We were set an algorithm problem in class today, as a \"if you figure out a solution you don\'t have to do this subject\". SO of course, we all thought we will give it a go.
Google is forbidden, but they have almost a perfect solution - Google Sets.
Because you need to unterstand the semantics of the words you need external datasources. You could try using WordNet. Or you could maybe try using Wikipedia - find the page for every word (or maybe only for the categories) and look for other words appearing on the page or linked pages.
First of all you need sample text to analyze, to get the relationship of words. A categorization with latent semantic analysis is described in Latent Semantic Analysis approaches to categorization.
A different approach would be naive bayes text categorization. Sample text with the assigned category are needed. In a learning step the program learns the different categories and the likelihood that a word occurs in a text assigned to a category, see bayes spam filtering. I don't know how well that works with single words.
Yeah I'd go for the wordnet approach. Check this tutorial on WordNet-based semantic similarity measurement. You can query Wordnet online at princeton.edu (google it) so it should be relatively easy to code a solution for your problem. Hope this helps,
X.
Really poor answer (demonstrates no "understanding") - but as a crazy stab you could hit google (through code) for (for example) "+Fishing +Sport", "+Fishing +Cooking" etc (i.e. cross join each word and category) - and let the google fight win! i.e. the combination with the most "hits" gets chosen...
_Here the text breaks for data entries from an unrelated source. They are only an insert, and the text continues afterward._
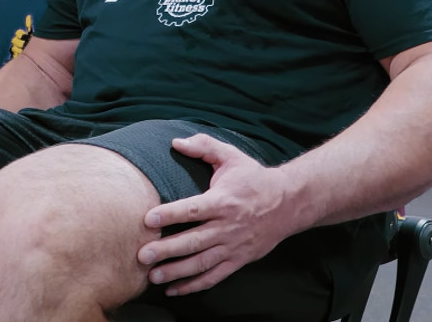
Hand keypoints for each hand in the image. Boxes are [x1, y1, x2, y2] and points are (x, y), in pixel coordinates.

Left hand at [137, 134, 295, 295]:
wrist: (289, 202)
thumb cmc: (254, 178)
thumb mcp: (231, 156)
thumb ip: (204, 146)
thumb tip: (176, 142)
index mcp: (223, 200)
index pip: (193, 209)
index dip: (170, 214)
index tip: (148, 219)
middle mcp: (227, 226)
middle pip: (194, 240)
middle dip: (167, 249)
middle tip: (142, 255)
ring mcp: (233, 246)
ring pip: (202, 262)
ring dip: (176, 271)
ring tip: (152, 275)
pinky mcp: (239, 260)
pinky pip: (214, 276)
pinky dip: (194, 285)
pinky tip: (174, 289)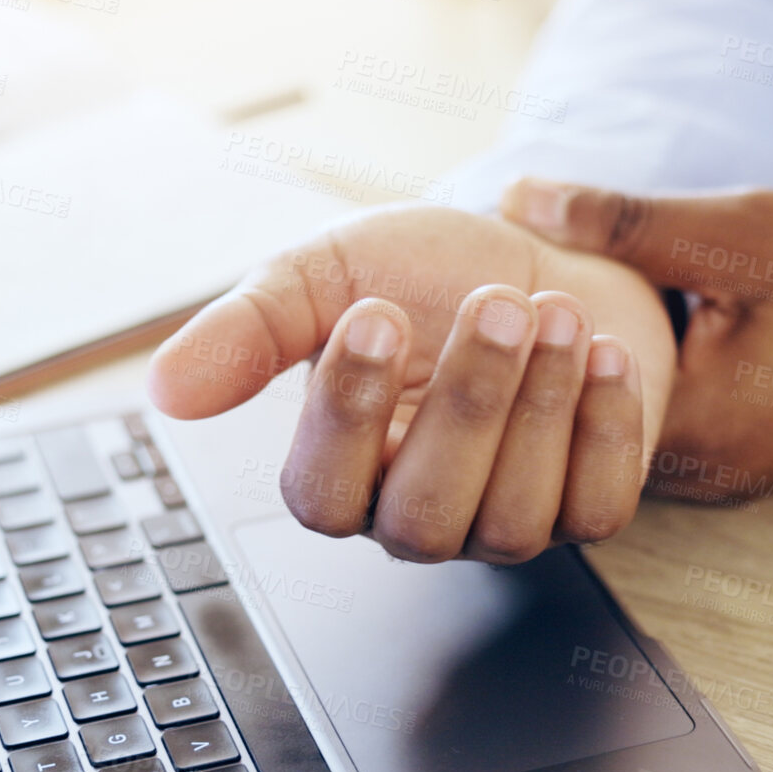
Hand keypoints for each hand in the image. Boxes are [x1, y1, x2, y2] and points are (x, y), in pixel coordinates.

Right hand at [146, 204, 676, 562]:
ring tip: (554, 310)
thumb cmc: (419, 272)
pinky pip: (600, 510)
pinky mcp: (585, 506)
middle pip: (426, 513)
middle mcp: (416, 513)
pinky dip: (607, 430)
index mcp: (338, 469)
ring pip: (515, 516)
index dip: (345, 414)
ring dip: (540, 407)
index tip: (374, 314)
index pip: (321, 492)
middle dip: (468, 407)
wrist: (532, 250)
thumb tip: (165, 388)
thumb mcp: (321, 277)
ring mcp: (503, 521)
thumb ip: (248, 330)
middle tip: (494, 307)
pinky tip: (602, 352)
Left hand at [502, 178, 772, 498]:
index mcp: (690, 428)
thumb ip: (624, 222)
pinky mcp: (746, 461)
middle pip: (573, 426)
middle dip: (530, 361)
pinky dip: (630, 379)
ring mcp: (724, 477)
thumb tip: (515, 197)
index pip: (550, 407)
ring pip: (616, 427)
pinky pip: (661, 423)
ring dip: (581, 369)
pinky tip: (611, 324)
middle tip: (480, 292)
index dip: (500, 349)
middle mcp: (697, 476)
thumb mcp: (745, 230)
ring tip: (530, 300)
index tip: (461, 296)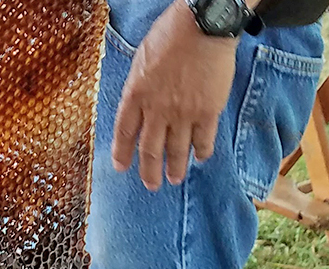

For example (results first):
weather: fish
sport: ball
weather: hat
fashion: trousers
weather: snowball
weather: tornado
With code (TODO: add threading ;-p):
static void Main() {
string[] words = { "fish", "ball", "hat", "trousers", "snowball","tornado" };
string[] categories = { "sport", "fashion", "weather" };
using(WebClient client = new WebClient()){
foreach(string word in words) {
var bestCategory = categories.OrderByDescending(
cat => Rank(client, word, cat)).First();
Console.WriteLine("{0}: {1}", bestCategory, word);
}
}
}
static int Rank(WebClient client, string word, string category) {
string s = client.DownloadString("http://www.google.com/search?q=%2B" +
Uri.EscapeDataString(word) + "+%2B" +
Uri.EscapeDataString(category));
var match = Regex.Match(s, @"of about \<b\>([0-9,]+)\</b\>");
int rank = match.Success ? int.Parse(match.Groups[1].Value, NumberStyles.Any) : 0;
Debug.WriteLine(string.Format("\t{0} / {1} : {2}", word, category, rank));
return rank;
}
My naive approach:
You could do a custom algorithm to work specifically on that data, for instance words ending in 'ing' are verbs (present participle) and could be sports.
Create a set of categorization rules like the one above and see how high an accuracy you get.
EDIT:
Steal the wikipedia database (it's free anyway) and get the list of articles under each of your ten categories. Count the occurrences of each of your 100 words in all the articles under each category, and the category with the highest 'keyword density' of that word (e.g. fishing) wins.